━━━ Supplied data ━━━

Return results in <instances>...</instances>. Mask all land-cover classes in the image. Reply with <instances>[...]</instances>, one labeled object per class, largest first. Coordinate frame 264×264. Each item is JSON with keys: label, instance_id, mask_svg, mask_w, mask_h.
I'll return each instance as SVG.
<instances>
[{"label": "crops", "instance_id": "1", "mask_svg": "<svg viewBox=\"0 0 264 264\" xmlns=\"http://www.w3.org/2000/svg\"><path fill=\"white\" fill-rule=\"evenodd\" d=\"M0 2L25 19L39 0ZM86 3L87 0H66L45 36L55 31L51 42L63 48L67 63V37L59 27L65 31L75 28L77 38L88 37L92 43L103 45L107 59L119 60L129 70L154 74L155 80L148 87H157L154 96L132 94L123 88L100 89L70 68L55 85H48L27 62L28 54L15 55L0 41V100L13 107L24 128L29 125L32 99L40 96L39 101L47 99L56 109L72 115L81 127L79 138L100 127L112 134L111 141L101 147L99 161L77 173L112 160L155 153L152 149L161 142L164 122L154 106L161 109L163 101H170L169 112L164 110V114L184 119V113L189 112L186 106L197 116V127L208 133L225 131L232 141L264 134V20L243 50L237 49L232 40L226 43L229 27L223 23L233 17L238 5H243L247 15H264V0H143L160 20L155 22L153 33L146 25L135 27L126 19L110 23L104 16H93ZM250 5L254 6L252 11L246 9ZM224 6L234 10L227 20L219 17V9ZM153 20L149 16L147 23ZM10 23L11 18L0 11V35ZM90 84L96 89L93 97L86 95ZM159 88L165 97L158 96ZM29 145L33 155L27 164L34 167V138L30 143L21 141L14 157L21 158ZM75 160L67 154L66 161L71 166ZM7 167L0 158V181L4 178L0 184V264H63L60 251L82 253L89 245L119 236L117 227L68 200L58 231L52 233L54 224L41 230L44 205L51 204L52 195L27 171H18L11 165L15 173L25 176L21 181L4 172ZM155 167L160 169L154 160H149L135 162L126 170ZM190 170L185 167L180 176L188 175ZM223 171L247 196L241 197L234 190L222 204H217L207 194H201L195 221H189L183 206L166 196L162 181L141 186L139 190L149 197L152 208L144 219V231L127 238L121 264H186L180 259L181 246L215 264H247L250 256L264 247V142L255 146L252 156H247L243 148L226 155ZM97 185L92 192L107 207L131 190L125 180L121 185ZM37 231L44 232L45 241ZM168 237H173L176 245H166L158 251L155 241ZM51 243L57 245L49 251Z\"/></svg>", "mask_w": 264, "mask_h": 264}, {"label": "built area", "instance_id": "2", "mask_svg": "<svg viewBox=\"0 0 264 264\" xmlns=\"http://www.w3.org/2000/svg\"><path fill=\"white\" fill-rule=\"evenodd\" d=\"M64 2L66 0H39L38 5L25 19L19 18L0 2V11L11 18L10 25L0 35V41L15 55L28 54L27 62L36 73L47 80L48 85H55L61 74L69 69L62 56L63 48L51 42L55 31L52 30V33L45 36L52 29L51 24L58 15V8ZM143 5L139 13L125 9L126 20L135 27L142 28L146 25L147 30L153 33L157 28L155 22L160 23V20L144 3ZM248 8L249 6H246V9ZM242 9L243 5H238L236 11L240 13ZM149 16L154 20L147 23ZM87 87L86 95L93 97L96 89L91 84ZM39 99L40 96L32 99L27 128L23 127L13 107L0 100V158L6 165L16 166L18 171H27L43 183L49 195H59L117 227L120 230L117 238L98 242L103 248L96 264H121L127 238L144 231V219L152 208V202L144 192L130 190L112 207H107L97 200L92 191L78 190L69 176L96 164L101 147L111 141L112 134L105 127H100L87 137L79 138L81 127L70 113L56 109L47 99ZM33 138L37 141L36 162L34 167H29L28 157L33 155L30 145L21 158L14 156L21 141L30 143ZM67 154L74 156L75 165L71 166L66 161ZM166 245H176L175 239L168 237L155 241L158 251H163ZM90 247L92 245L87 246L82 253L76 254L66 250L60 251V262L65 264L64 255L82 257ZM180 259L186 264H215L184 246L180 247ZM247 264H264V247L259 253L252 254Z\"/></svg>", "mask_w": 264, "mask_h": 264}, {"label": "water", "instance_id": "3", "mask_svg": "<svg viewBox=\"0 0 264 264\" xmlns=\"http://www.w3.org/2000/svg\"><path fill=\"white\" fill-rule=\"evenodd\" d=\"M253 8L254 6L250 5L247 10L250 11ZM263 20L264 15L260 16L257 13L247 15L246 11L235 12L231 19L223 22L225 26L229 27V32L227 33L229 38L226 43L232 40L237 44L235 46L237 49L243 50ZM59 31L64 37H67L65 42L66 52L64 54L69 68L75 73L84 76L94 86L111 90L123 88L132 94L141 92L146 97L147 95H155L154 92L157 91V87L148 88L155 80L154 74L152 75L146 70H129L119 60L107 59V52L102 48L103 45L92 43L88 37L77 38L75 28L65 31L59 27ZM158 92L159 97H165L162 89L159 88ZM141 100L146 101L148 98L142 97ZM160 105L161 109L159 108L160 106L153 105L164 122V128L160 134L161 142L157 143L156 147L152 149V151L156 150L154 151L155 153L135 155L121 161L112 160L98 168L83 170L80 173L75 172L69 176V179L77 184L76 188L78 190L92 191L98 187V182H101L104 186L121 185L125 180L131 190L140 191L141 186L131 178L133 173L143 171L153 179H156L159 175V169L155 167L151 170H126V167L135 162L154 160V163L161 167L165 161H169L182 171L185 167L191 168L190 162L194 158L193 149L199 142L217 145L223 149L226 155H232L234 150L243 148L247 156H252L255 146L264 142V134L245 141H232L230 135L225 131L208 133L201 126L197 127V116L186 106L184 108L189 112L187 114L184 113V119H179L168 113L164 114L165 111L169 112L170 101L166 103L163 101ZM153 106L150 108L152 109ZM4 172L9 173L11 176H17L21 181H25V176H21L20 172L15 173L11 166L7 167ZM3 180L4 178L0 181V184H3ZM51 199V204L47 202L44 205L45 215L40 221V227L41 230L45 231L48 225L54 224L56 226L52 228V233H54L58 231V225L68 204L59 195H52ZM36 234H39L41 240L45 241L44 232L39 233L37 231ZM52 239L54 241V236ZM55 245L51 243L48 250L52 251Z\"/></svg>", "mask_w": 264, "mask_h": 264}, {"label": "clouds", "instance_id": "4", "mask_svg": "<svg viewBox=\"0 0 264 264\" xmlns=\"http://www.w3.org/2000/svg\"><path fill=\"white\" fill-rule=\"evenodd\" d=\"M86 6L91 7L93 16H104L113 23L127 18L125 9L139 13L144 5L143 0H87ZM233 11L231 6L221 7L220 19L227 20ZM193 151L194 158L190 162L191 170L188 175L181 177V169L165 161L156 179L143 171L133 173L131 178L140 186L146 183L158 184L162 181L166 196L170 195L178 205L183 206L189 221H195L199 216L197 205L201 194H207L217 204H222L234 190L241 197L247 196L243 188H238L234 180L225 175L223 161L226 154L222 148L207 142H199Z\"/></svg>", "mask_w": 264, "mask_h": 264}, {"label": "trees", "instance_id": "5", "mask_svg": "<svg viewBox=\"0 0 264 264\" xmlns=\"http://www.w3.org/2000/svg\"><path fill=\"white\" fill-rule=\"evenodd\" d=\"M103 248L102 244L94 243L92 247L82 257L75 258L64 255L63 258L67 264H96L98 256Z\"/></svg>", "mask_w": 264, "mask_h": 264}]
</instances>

━━━

_Required work_: How many lines in the material above contain the string "instances"? Reply with the number alone.

_Solved exercise_: 3